Even before the pandemic, economic growth in Rhode Island has been slow. The state’s economy grew by only 3.4% between Q1 2015 and Q1 2020. Over the same period, the U.S. economy grew by 9.8%.
42. New Jersey
> 5 yr. annualized GDP growth rate through Q1 2020: +0.9% (14th lowest)
> 5 yr. annualized employment growth rate through June 2020: -2.2% (6th lowest)
> June 2020 unemployment rate: 16.6% (2nd highest)
> Poverty rate: 9.5% (5th lowest)
Like many other states in the Northeast — a region hit hard by COVID-19, with cases surging in the earlier weeks and months of the pandemic — New Jersey is now struggling with a severe unemployment problem. As of June, the state’s 16.6% jobless rate was second highest in the country, trailing only Massachusetts. There are nearly 550,000 fewer people working in New Jersey now than there were at the same time last year.
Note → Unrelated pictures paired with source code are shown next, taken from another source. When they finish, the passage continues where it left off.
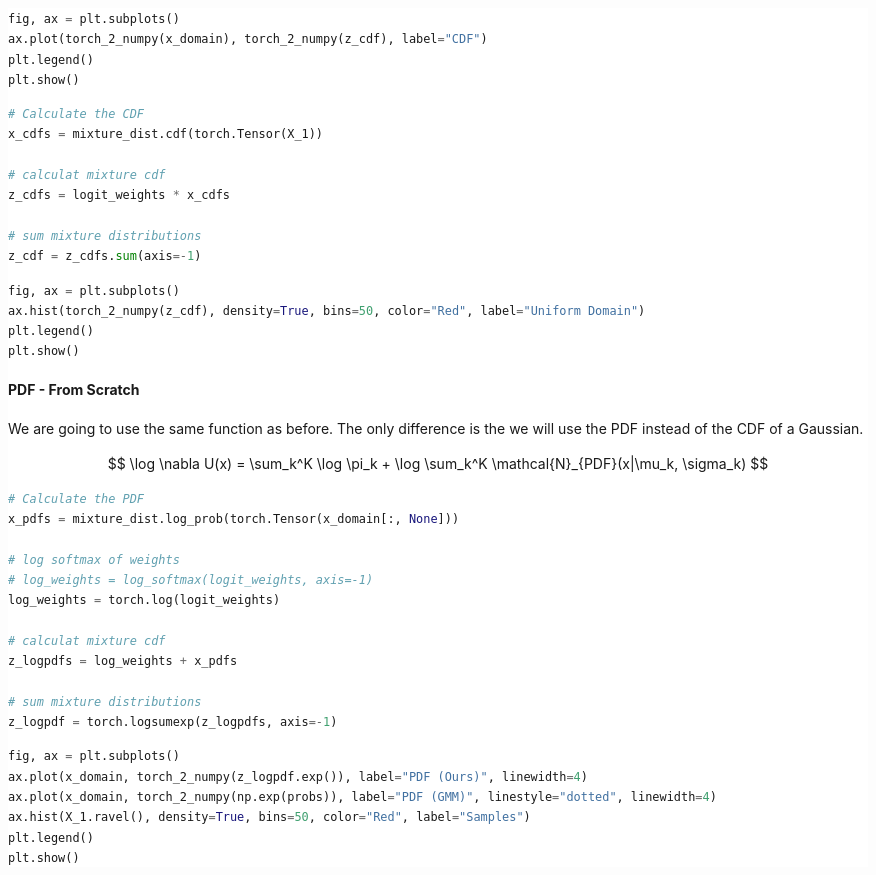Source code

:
 ```python colab={"base_uri": "https://localhost:8080/", "height": 272} id="C5j7u9iEfuTv" outputId="84acf707-e85c-43a9-9c10-264aab5302a1"
fig, ax = plt.subplots()
ax.plot(torch_2_numpy(x_domain), torch_2_numpy(z_cdf), label="CDF")
plt.legend()
plt.show()
```

```python id="3o7IFan2tawo"
# Calculate the CDF
x_cdfs = mixture_dist.cdf(torch.Tensor(X_1))

# calculat mixture cdf
z_cdfs = logit_weights * x_cdfs

# sum mixture distributions
z_cdf = z_cdfs.sum(axis=-1)
```

```python colab={"base_uri": "https://localhost:8080/", "height": 272} id="UZngFZl_mx-S" outputId="e966ddc3-78cd-4490-fb0d-6202b9c1546b"
fig, ax = plt.subplots()
ax.hist(torch_2_numpy(z_cdf), density=True, bins=50, color="Red", label="Uniform Domain")
plt.legend()
plt.show()
```


#### PDF - From Scratch

We are going to use the same function as before. The only difference is the we will use the PDF instead of the CDF of a Gaussian.

$$
\log \nabla U(x) = \sum_k^K \log \pi_k + \log \sum_k^K \mathcal{N}_{PDF}(x|\mu_k, \sigma_k)
$$


```python id="Vlip_OEitq7H"
# Calculate the PDF
x_pdfs = mixture_dist.log_prob(torch.Tensor(x_domain[:, None]))

# log softmax of weights
# log_weights = log_softmax(logit_weights, axis=-1)
log_weights = torch.log(logit_weights)

# calculat mixture cdf
z_logpdfs = log_weights + x_pdfs

# sum mixture distributions
z_logpdf = torch.logsumexp(z_logpdfs, axis=-1)
```

```python colab={"base_uri": "https://localhost:8080/", "height": 272} id="MDOGxBrYjWhq" outputId="29fdd788-3c7a-45ea-8558-b87acc2ee014"
fig, ax = plt.subplots()
ax.plot(x_domain, torch_2_numpy(z_logpdf.exp()), label="PDF (Ours)", linewidth=4)
ax.plot(x_domain, torch_2_numpy(np.exp(probs)), label="PDF (GMM)", linestyle="dotted", linewidth=4)
ax.hist(X_1.ravel(), density=True, bins=50, color="Red", label="Samples")
plt.legend()
plt.show()
```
GDP growth has also been relatively slow in New Jersey in recent years. Over the five years since the first quarter of 2015, the state’s economy expanded by just 4.7%, less than half the comparable 9.8% national growth.
43. Michigan
> 5 yr. annualized GDP growth rate through Q1 2020: +1.4% (24th highest)
> 5 yr. annualized employment growth rate through June 2020: -1.3% (16th lowest)
> June 2020 unemployment rate: 14.8% (6th highest)
> Poverty rate: 14.1% (13th highest)
Michigan added tens of thousands of jobs each year from 2015 to 2019. But the pandemic has severely impacted employment in the state — the equivalent of 36.5% of the labor force has filed for unemployment since mid-March. The June 2020 unemployment rate of 14.8% was higher than all but five other states and well above the U.S. unemployment rate of 11.1% for that month.
Though Michigan’s GDP increased at an annual rate of 1.4% since 2015, this growth was likely hampered by people moving out of the state. From 2010 to 2019, over 73,000 more people moved out of Michigan than moved to it, equivalent to 0.7% of the 2010 population.
44. Alaska
> 5 yr. annualized GDP growth rate through Q1 2020: +0.0% (4th lowest)
> 5 yr. annualized employment growth rate through June 2020: -2.4% (3rd lowest)
> June 2020 unemployment rate: 12.4% (11th highest)
> Poverty rate: 10.9% (13th lowest)
Alaska is one of just three states in which the equivalent of over half of the labor force has filed for unemployment since March 15. The state’s job market has long been in decline, contracting each year since 2015 for an annualized employment decline of 2.4% over the past five years.
Alaska had the highest monthly unemployment rate every June from 2016 to 2019, at over 6% each year. Though in June 2020 the state’s unemployment rate doubled from the previous year’s rate to 12.4%, it no longer ranked the highest but 11th among states. Alaska is one of just four states in which the GDP actually shrank from 2015 to 2020. Alaska also has the second highest crime rate in America.
45. Illinois
> 5 yr. annualized GDP growth rate through Q1 2020: +1.0% (16th lowest)
> 5 yr. annualized employment growth rate through June 2020: -2.0% (7th lowest)
> June 2020 unemployment rate: 14.6% (7th highest)
> Poverty rate: 12.1% (22nd lowest)
Only six states have a higher unemployment rate than Illinois, where 14.6% of the labor force is out of a job. Between June 2015 and June 2019, Illinois added some 66,000 jobs. Between June 2019 and June 2020, however, a period in which COVID-19 took a toll on the state’s job market, Illinois shed a staggering 645,000 jobs.
The coronavirus is only the latest struggle in a state where economic conditions have already been weak. For example, over the five years ending with the first quarter of 2020, Illinois’ economy grew by 4.9% — half the growth rate of the U.S. economy over the same period. Population growth can trigger economic growth, but there were nearly 160,000 fewer people living in Illinois in 2019 than there were in 2010.